> **REQUIREMENT**
In your copy, leave out the pictures and repeat every record exactly.

□ □ □ □ □

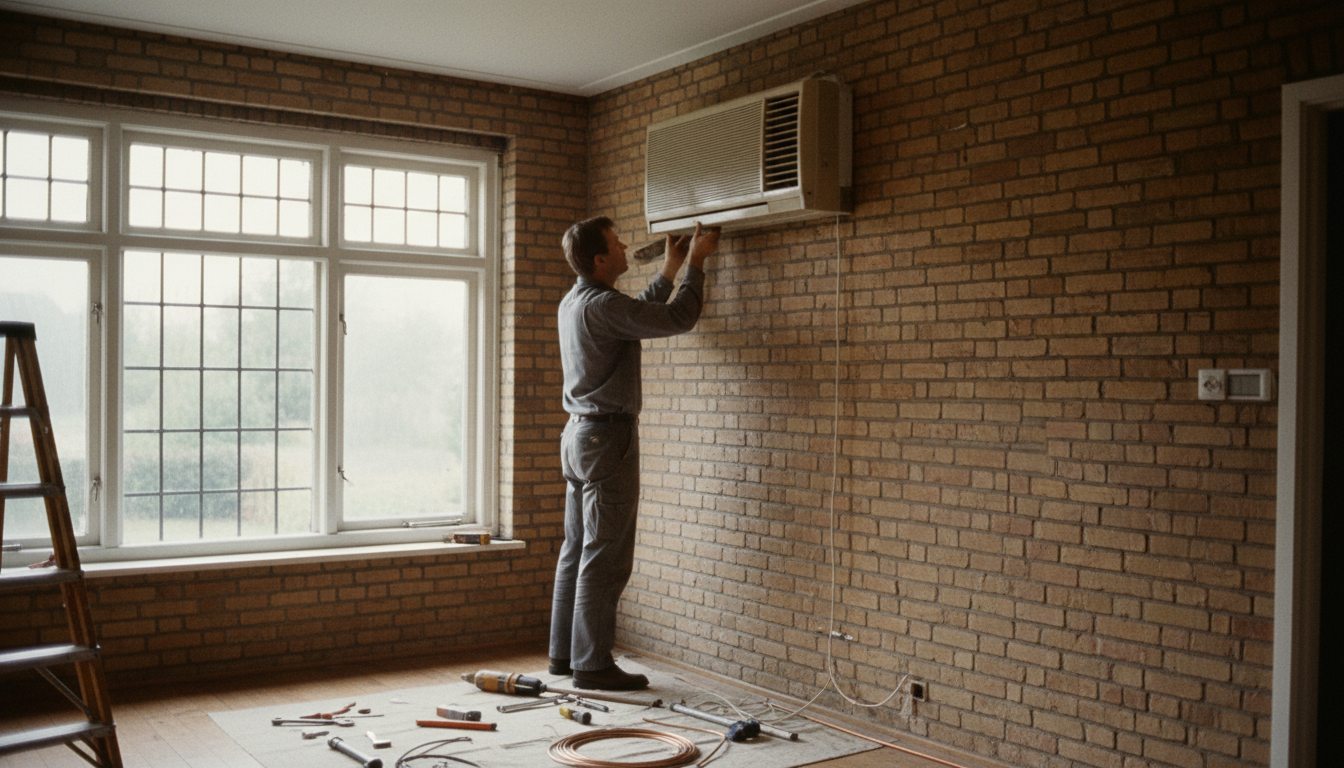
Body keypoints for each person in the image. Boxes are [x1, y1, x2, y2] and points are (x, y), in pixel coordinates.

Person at [549, 216, 719, 690]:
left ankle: (564, 657)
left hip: (579, 437)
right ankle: (592, 666)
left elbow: (633, 313)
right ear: (601, 260)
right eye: (617, 243)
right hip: (606, 439)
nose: (625, 247)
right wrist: (697, 265)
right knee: (605, 556)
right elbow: (676, 319)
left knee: (578, 549)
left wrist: (668, 270)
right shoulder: (600, 304)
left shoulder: (577, 300)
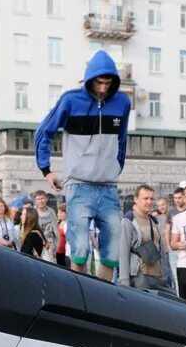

□ □ □ □ □

> **TASK RESPONSE**
Body keypoints for each person in the image. Boxes are [x1, y1, x2, y2] and points are (x, y), in pixel coordinates.

Person at [549, 216, 719, 690]:
left ankle: (564, 657)
left hip: (579, 437)
right ankle: (592, 666)
left elbow: (633, 313)
right ear: (601, 260)
right eye: (617, 243)
right hip: (606, 439)
nose: (625, 247)
right wrist: (697, 265)
right knee: (605, 556)
right elbow: (676, 319)
left knee: (578, 549)
left wrist: (668, 270)
right shoulder: (600, 304)
left shoulder: (577, 300)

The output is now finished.